+++ Input +++
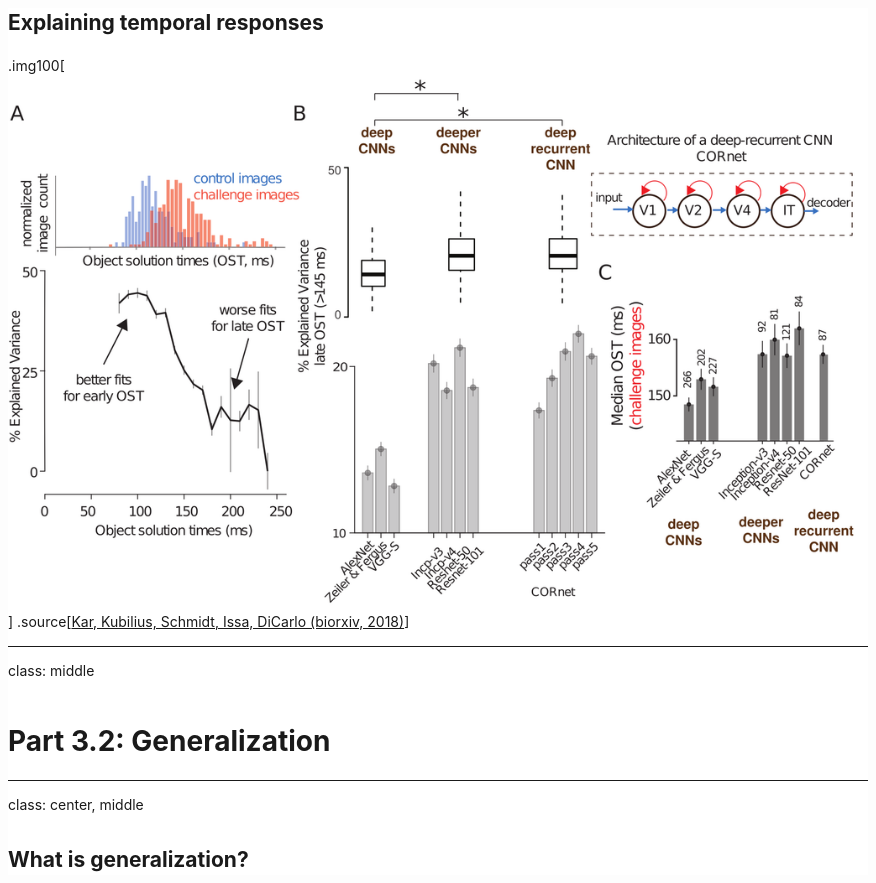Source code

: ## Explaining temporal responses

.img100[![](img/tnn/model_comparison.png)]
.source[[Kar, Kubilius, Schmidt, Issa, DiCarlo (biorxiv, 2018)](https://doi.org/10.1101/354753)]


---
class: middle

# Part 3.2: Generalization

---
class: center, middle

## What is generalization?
+++
+++ Input +++
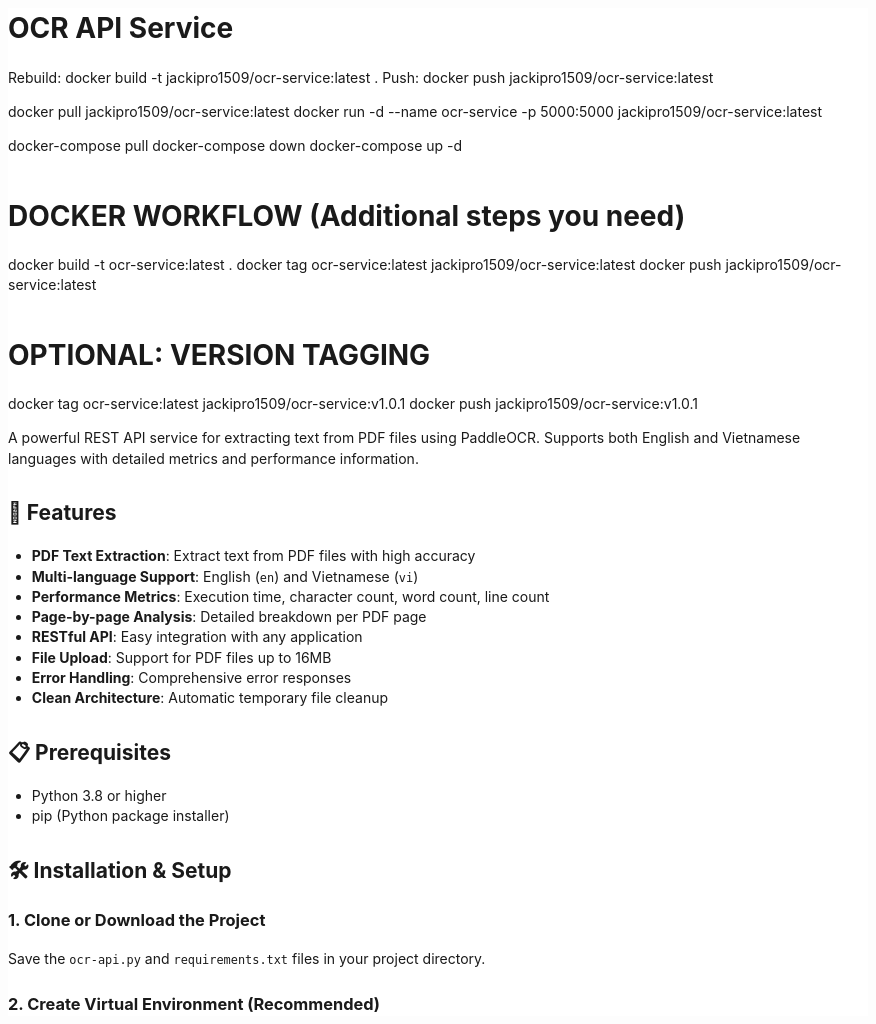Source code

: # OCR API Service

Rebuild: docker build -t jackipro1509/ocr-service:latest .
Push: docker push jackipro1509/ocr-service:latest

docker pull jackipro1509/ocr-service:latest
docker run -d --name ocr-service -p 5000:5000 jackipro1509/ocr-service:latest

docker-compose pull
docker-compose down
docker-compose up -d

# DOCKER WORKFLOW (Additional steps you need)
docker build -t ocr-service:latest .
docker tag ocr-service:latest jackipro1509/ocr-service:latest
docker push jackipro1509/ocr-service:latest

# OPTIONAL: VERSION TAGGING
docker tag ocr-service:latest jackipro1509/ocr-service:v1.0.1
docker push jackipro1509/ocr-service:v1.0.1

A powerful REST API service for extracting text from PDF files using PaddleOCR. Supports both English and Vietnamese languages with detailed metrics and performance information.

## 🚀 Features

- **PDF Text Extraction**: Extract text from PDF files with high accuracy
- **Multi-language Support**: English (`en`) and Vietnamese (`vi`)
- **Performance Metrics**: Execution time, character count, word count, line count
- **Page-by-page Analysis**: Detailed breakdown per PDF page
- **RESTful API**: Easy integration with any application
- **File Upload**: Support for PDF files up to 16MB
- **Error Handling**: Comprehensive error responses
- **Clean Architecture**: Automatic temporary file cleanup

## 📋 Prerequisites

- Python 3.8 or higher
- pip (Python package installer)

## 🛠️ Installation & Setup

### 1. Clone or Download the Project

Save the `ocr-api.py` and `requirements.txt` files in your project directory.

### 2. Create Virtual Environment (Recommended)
+++
Find the lines above that contain the word "build" and copy each one.

■ **Answer below**
Rebuild: docker build -t jackipro1509/ocr-service:latest .
docker build -t ocr-service:latest .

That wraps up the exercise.